▶ _Required action_
Once you have checked each line below, report only the number of lines that contain the word "festival".

★ ★ ★ ★ ★ ★ ★

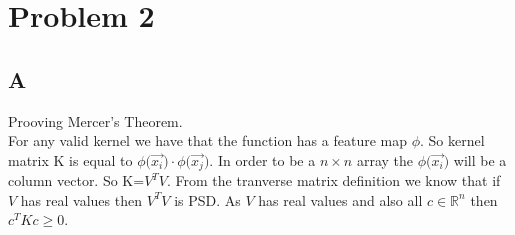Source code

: 
\section{Problem 2}
\subsection{A}
Prooving Mercer's Theorem.\\
For any valid kernel we have that the function has a feature map $\phi$.
So kernel matrix K is equal to $\phi\big( \overrightarrow{x_i}\big) \cdot \phi\big( \overrightarrow{x_j}\big)$.
In order to be a $n\times n$ array the $\phi\big( \overrightarrow{x_i}\big)$ will be a column vector.
So K=$V^TV$. From the tranverse matrix definition we know that if $V$ has real values then $V^TV$ is 
PSD. As $V$ has real values and also all $c \in \mathbb{R}^n$ then $c^TKc \geq 0$.

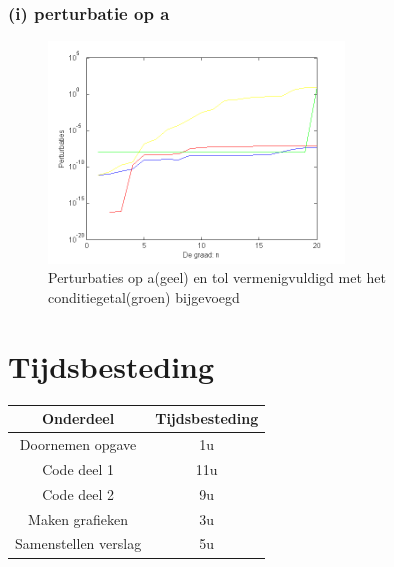 \documentclass[11pt,a4paper]{article}
\begin{document}
\subsubsection*{(i) perturbatie op a}

\begin{figure}[H]
	\centering
	\includegraphics[width=0.7\textwidth]{22i1.png}
	\caption*{Perturbaties op a(geel) en tol vermenigvuldigd met het conditiegetal(groen) bijgevoegd}
	\end{figure}
	
\section{Tijdsbesteding}
\begin{center}
\begin{tabular}{ c || c }
Onderdeel & Tijdsbesteding\\
\hline
\hline
Doornemen opgave & 1u\\
\hline
Code deel 1 & 11u\\
\hline
Code deel 2 & 9u\\
\hline
Maken grafieken & 3u\\
\hline
Samenstellen verslag & 5u
\end{tabular}
\end{center}
\end{document}
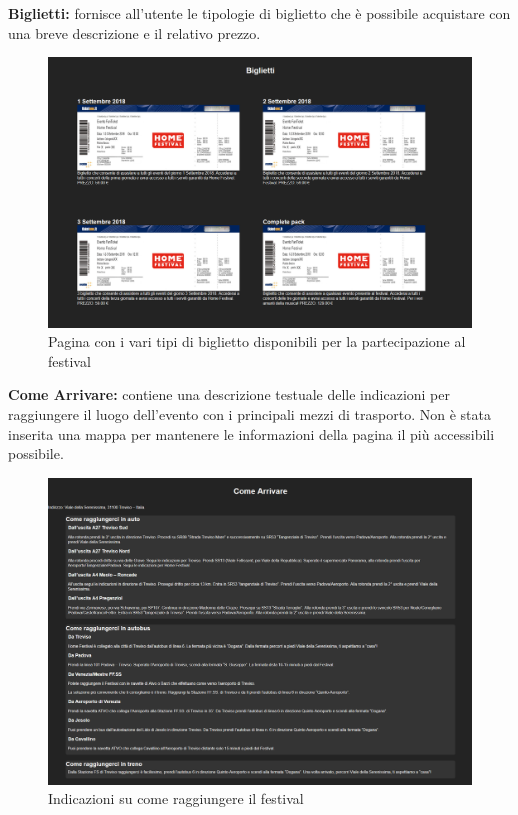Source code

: \documentclass[10pt, a4paper]{article}
\begin{document}
\newpage 
\vspace*{100px}
\begin{flushleft}\textbf{Biglietti: }fornisce all'utente le tipologie di biglietto che è possibile acquistare con una breve descrizione e il relativo prezzo.\end{flushleft}
\begin{figure}[h!]
  \centering
  \includegraphics[width=1\textwidth]{Images/biglietti.png}
  \caption{Pagina con i vari tipi di biglietto disponibili per la partecipazione al festival}
  \label{fig:biglietti}
\end{figure}
\begin{flushleft} \textbf{Come Arrivare: }contiene una descrizione testuale delle indicazioni per raggiungere il luogo dell'evento con i principali mezzi di trasporto. Non è stata inserita una mappa per mantenere le informazioni della pagina il più accessibili possibile. \end{flushleft}
\begin{figure}[h!]
  \centering
 \includegraphics[width=1\textwidth]{Images/indicazioni.png}
  \caption{Indicazioni su come raggiungere il festival}
  \label{fig:indicazioni}
\end{figure}
\end{document}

★ ★ ★ ★ ★ ★ ★

▶ _Task result_
2